NEW YORK -- The New York Yankees are desperate to cling on to any hope. On Wednesday, it was Starlin Castro's first walk-off home run at any level. Like a swimmer hurriedly trying to grasp a life preserver against the tide, the Yankees want something to hold onto.

On Wednesday, it was Castro, who entered having hit .225 over his last 46 games. The Yankees so want to believe his game-winner gave them some life.

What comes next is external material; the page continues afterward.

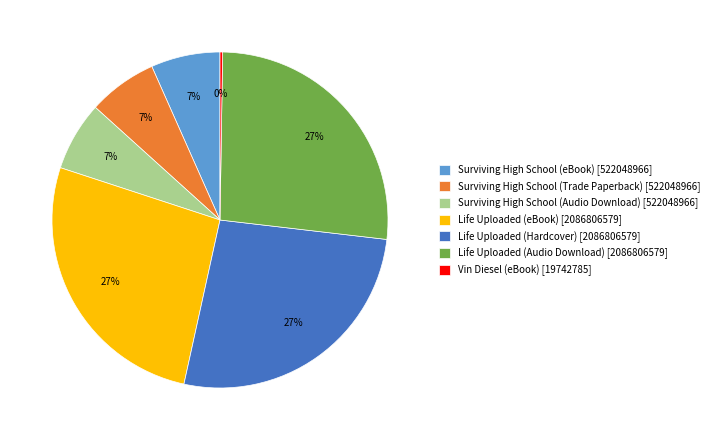

Between Surviving High School (eBook) [522048966] and Life Uploaded (Hardcover) [2086806579], which is larger?

Life Uploaded (Hardcover) [2086806579]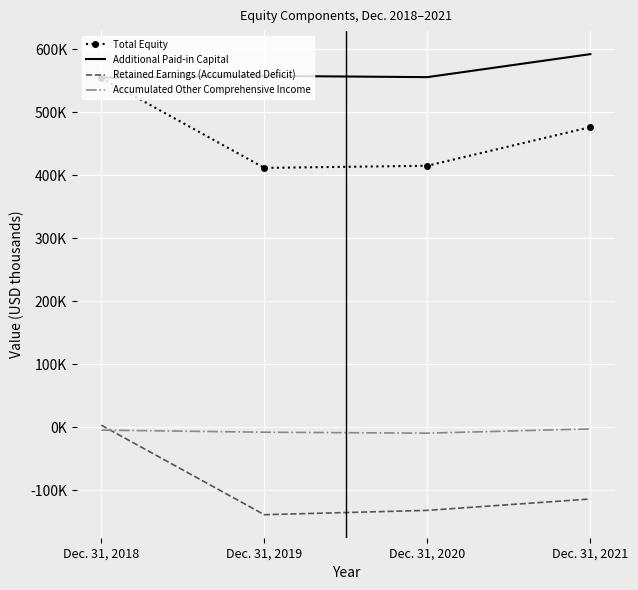

What are all the series names shown in the legend?

Total Equity, Additional Paid-in Capital, Retained Earnings (Accumulated Deficit), Accumulated Other Comprehensive Income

They won, 9-8, over the equally ho-hum Colorado Rockies, who had beaten them three times over the past week.

"We need any kind of wins we can get," Yankees manager Joe Girardi said.

The problem for the Yankees is that much of their roster is better suited for 2006 than 2016. That is why Girardi is managing any winnable game like a playoff game.

Even Carlos Beltran was "surprised" when he saw Dellin Betances trot in to pitch the top half of the seventh inning, down 8-4.

Girardi's move to avoid the rest of the mostly unreliable bullpen outside of the Big 3 proved a good one as Beltran, continually the Yankees' best player, cut the lead to 8-7 in the bottom of the seventh with a three-run homer. Didi Gregorius would tie it with an RBI single later in the inning.

After Betances' 1-2-3 seventh, Andrew Miller and Aroldis Chapman matched him in the eighth and ninth, allowing Castro to win it in the ninth.

"I thought this was a real important win," Girardi said. "We did not want to start this homestand off 0-2."

While it is not impossible to see the Yankees being contenders for the wild card and perhaps the division, it is hard to be optimistic about finally beating the mediocre Rockies. Still, Girardi is channeling Tug McGraw.

"You have to believe," Girardi said. "That's part of of my job and getting the belief in them."

Beltran, whom the Yankees would be wise to trade, thinks the Yankees' wild-card pedigree from a year ago is a reason to believe.

"Last year, we did it," Beltran said. "I think this year we have a better team with the acquisition of Starlin, [Aaron] Hicks and Chapman in the bullpen. We just need to be consistent. We have been playing so inconsistent. We haven't played our best baseball yet. It just hasn't happened yet. I don't know when it is going to happen, but I'm looking forward to that."

The Yankees couldn't escape bad news Wednesday as CC Sabathia twisted his ankle in his first poor start since April, allowing six runs in 4 1/3 innings. Sabathia, along with Alex Rodriguez and Beltran, are older players whom the Yankees are overly reliant on.

"This is not what you need," Girardi said of Sabathia possibly being hurt. "We don't need him to be hurt."

Sabathia thinks he will make his next start, which is important. He barely made the rotation in the spring and now is the Yankees' second-best starter after Masahiro Tanaka. Sabathia must continue to produce because every win, even those in June, feels like one in October for this club.

"I have seen what they are capable of doing," Girardi said when asked why anyone should believe in his 35-36 team. "I've watched them. I know what is inside of them. I know how they go about their work. They are capable of doing that. Now, with saying that, we have to go do that. That's the hard part."

They got one Wednesday. Castro picked up the requisite Gatorade bath afterward, as the Yankees could breathe a bit easier for one day.